→ TAREFA PROPOSTA
Transcreva na íntegra, sem nenhuma alteração, o trecho sobre a disputa eleitoral.

→ TRECHO EXTRAÍDO

◆ ◆ ◆ ◆ ◆

Aliás, essa prática esteve presente tanto nos governos do PSDB como nos do PT. Marina Silva ensaiou uma proposta alternativa, com a ideia de “nova política”, mas não deu substância à ideia, não disse como fazer, e perdeu-se em um emaranhado de contradições. Para avançar nesta necessária proposta de “nova política” é preciso, antes, aprofundar o diagnóstico, por exemplo, seguindo o rumo apontado pelas pesquisas de Marcos Nobres, refletindo sobre a histórica cultura política brasileira patrimonialista-clientalista, investigando o caráter estrutural (e não conjuntural) da corrupção no sistema capitalista etc. Mas tal desafio não foi empreendido por nenhum dos dois candidatos/grupos políticos que disputam as eleições.
Se, diante disso, o eleitor que preferir não anular seu voto resolver pautá-lo pela comparação entre os programas dos candidatos, não terá menos dificuldade. Embora ambos apresentem um compromisso com o controle da inflação, o crescimento econômico e a manutenção (e aperfeiçoamento) dos programas sociais, seria incorreto e injusto dizer que os programas são iguais. Há nítida distinção entre as concepções de ambos sobre o papel do Estado, bem como alguma diferença sobre a compreensão dos direitos humanos (veja-se, por exemplo, a ênfase atribuída por Aécio Neves à proposta de redução da maioridade penal em suas propostas para a segurança pública) e quanto à posição que ocupam diante do conjunto de interesses em conflito na sociedade (para apurar isto, basta observar o comportamento da Bolsa de Valores diante dos resultados das pesquisas eleitorais).

◆ ◆ ◆ ◆ ◆

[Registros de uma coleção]
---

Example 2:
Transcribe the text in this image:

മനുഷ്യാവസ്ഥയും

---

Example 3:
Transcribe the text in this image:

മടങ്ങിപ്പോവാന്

◆ ◆ ◆ ◆ ◆

→ RESPOSTA ABAIXO
Aliás, essa prática esteve presente tanto nos governos do PSDB como nos do PT. Marina Silva ensaiou uma proposta alternativa, com a ideia de “nova política”, mas não deu substância à ideia, não disse como fazer, e perdeu-se em um emaranhado de contradições. Para avançar nesta necessária proposta de “nova política” é preciso, antes, aprofundar o diagnóstico, por exemplo, seguindo o rumo apontado pelas pesquisas de Marcos Nobres, refletindo sobre a histórica cultura política brasileira patrimonialista-clientalista, investigando o caráter estrutural (e não conjuntural) da corrupção no sistema capitalista etc. Mas tal desafio não foi empreendido por nenhum dos dois candidatos/grupos políticos que disputam as eleições.
Se, diante disso, o eleitor que preferir não anular seu voto resolver pautá-lo pela comparação entre os programas dos candidatos, não terá menos dificuldade. Embora ambos apresentem um compromisso com o controle da inflação, o crescimento econômico e a manutenção (e aperfeiçoamento) dos programas sociais, seria incorreto e injusto dizer que os programas são iguais. Há nítida distinção entre as concepções de ambos sobre o papel do Estado, bem como alguma diferença sobre a compreensão dos direitos humanos (veja-se, por exemplo, a ênfase atribuída por Aécio Neves à proposta de redução da maioridade penal em suas propostas para a segurança pública) e quanto à posição que ocupam diante do conjunto de interesses em conflito na sociedade (para apurar isto, basta observar o comportamento da Bolsa de Valores diante dos resultados das pesquisas eleitorais).